The company said it earned $396 million, or 29 cents a share in the third quarter, against 13 cents a share last year.
Revenue for the quarter came in at $1.12 billion, excluding traffic-acquisition costs, versus $1.13 billion last year.
Traffic-acquisition costs (TAC) include money that Web sites pay to advertisers and that they spend to draw traffic. Analysts factor TAC into their earnings estimates.
Equity analysts who follow Yahoo expected the company to turn in a profit of 15 cents a share on sales of $1.13 billion, according a consensus estimate from Thomson Reuters.
Yahoo, the No. 2 U.S. search engine behind Google , projected fourth-quarter revenue, excluding traffic acquisition costs, of $1.125 billion to $1.225 billion. Analysts were looking for revenue of $1.26 billion, according to Thomson Reuters.
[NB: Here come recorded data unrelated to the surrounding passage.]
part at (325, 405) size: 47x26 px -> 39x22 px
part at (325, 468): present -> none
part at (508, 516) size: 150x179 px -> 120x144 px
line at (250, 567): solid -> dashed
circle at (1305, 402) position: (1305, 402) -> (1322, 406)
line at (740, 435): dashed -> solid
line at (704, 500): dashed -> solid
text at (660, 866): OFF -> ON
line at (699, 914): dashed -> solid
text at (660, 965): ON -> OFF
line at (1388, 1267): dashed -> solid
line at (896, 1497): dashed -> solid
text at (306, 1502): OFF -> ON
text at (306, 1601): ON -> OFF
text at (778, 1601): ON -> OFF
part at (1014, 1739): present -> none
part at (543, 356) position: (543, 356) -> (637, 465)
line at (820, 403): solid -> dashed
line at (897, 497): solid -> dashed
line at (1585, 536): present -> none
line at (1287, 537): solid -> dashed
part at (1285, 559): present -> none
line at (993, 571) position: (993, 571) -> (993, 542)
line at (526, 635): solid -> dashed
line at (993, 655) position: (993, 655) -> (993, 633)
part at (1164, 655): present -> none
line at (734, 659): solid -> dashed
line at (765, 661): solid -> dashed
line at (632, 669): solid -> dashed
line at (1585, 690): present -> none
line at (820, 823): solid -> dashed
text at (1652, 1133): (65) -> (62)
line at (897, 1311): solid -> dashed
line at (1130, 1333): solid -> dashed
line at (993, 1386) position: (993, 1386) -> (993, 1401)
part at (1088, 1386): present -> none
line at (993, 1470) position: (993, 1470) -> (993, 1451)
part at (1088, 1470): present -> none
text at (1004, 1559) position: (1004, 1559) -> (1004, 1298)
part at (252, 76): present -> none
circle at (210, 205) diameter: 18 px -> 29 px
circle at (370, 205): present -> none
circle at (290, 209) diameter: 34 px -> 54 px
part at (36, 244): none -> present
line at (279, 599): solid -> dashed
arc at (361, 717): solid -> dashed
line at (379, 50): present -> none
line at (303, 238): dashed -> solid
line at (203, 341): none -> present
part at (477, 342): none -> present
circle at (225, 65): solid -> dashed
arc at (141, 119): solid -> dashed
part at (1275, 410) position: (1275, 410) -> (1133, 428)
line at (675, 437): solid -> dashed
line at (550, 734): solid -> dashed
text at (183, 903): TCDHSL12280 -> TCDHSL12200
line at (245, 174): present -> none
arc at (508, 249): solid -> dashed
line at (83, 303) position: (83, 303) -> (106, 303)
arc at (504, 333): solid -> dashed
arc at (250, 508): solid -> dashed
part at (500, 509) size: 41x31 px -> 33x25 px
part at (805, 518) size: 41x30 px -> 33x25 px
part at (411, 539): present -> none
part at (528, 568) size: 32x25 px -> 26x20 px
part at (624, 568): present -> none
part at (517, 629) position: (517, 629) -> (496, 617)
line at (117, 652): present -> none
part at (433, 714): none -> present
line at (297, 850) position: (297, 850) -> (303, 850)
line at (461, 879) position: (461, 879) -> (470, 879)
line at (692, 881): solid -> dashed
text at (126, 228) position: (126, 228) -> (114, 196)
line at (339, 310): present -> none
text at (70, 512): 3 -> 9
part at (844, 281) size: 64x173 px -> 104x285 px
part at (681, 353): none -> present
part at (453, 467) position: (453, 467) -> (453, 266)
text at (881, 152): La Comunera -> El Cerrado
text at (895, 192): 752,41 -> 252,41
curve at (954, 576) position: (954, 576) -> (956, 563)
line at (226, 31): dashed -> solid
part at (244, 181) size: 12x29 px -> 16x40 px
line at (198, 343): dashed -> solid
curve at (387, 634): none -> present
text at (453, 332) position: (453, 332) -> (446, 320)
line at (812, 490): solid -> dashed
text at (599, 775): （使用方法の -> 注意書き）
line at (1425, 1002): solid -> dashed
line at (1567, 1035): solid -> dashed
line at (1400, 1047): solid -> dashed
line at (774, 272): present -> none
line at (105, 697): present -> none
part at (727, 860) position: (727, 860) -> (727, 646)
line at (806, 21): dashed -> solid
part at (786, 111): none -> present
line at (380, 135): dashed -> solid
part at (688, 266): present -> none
"The revenues were a little bit light and the guidance is also sort of uninspiring," said Clay Moran, an analyst with The Benchmark Co. "The display business is up 17 percent, which is below expectation and, of course, the total revenues aren't growing. Not that surprising but certainly not inspiring or shows any noticeable change in operating trends."
After initially popping higher in extended trading Tuesday, Yahoo shares reversed course to move lower. Get after-hour quotes for Yahoo here.
That decline added to a more than 2.5 percent slide from the regular Nasdaq session .
Yahoo shares have gained more than 6 percent since reports last week that a variety of private equity firms, including Silver Lake Partners, were exploring a potential buyout of the company.
Excluding one-time items, Yahoo earned 17 cents a share, but analysts who follow the company have a history of including unusual items in their Yahoo estimates, including gains on sales of assets and one-off charges.